Verschiedene Pilotprojekte weltweit haben gezeigt, dass ein Grundeinkommen grundsätzlich möglich ist. Mehrere Pilotprojekte wurden jedoch aufgrund von Regierungswechseln während der Laufzeit, aber nie ganz ausgewertet. Als Hürde für eine konkrete Umsetzung nennt Dr. Schröder die Frage von Migration. Greife man auf Grundeinkommen-Modelle zurück, bei denen die Vergabe an die Staatbürgerschaft gekoppelt ist, so würde dies die Segregation von immigrierten Menschen und Staatsbürger*innen weiter verschärfen. Koppele man das Recht an den Wohnsitz, so könnte der Migrationsdruck auf einen einzelnen Staat weiter steigen und rassistischen, rechten und faschistischen Kräften Auftrieb geben. Von einem globalen Grundeinkommen spreche dagegen bisher kaum ein politischer Akteur. Obwohl Dr. Schröder skeptisch auf konkrete Umsetzungen von Grundeinkommensideen blickt, sieht er einen Wert der Diskussion um das Grundeinkommen darin, die Debatte um eine neue Sozial- und Arbeitspolitik weiterzuführen – so auch in dem Vorschlag der Partei DIE LINKE, in Thüringen ein Modellversuch zu starten.

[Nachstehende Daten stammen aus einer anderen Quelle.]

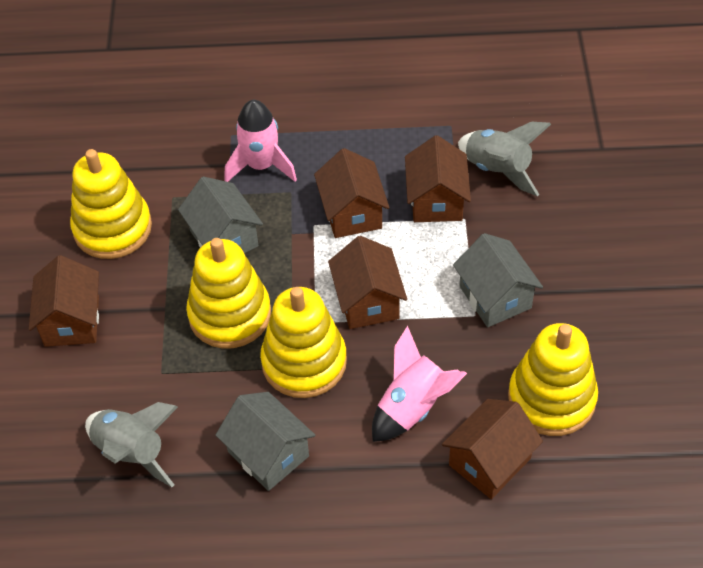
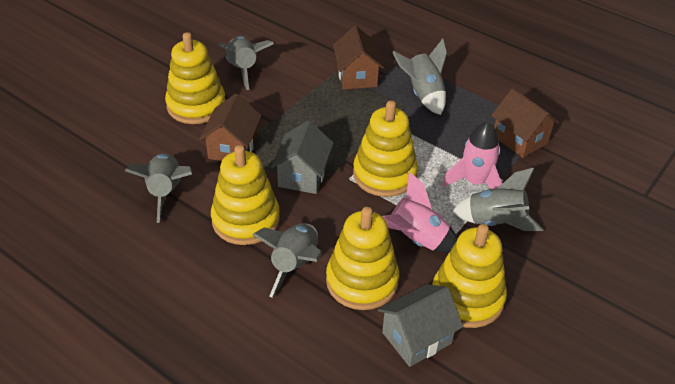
brown house: [29,255,99,347] [314,148,389,238] [328,236,407,329] [405,135,471,222] [442,399,543,499] = 5 -> [200,94,262,161] [333,26,384,90] [491,88,560,158] = 3
grey house: [178,176,263,253] [215,392,315,491] [453,233,543,327] = 3 -> [271,120,334,194] [378,284,463,367] = 2
grey rocket: [85,402,178,487] [458,122,551,196] = 2 -> [125,154,192,223] [219,36,274,90] [252,224,321,297] [392,38,447,115] [452,168,544,231] = 5
yellow stacking toy: [70,149,152,259] [186,238,271,349] [260,287,347,398] [508,323,598,436] = 4 -> [165,32,226,124] [211,145,280,245] [326,207,399,310] [353,100,418,197] [432,224,507,328] = 5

Der Wert dieser Debatte liege in der Ära der angeblich alternativlosen Politik vor allem darin, ein Vehikel zur Diskussion für grundsätzliche Fragen über das gesellschaftliche Zusammenleben zu sein und einen breiten gesellschaftlichen Diskurs über elementare Zukunftsfragen zu führen.

Debatte um linke Gesellschaftsutopien nötig

Dass die Debatte um ein Grundeinkommen oder gar eines Bedingungslosen Grundeinkommens vor allem Migration in den Mittelpunkt stellen könnte, wäre zu Zeiten eines massiven Aufschwungs gerade rassistischer, nationalistischer und faschistischer Kräfte verheerend. Ein erfolgreiches Modell eines Grundeinkommens scheine nur bei globaler Umsetzung eine – zumindest von den postkapitalistischen Modellen intendierte – linke gesellschaftliche Transformation bringen zu können. Am Ende des Vortrags und der anschließenden lebhaften Debatte verfestigt sich der Eindruck, dass vor allem linke Gesellschaftsutopien wieder stärker in den Mainstreamdiskurs eindringen müssen und es vor allem für eine gesellschaftliche Linke darum gehen muss, Deutungshoheiten und Hegemonien zu gewinnen.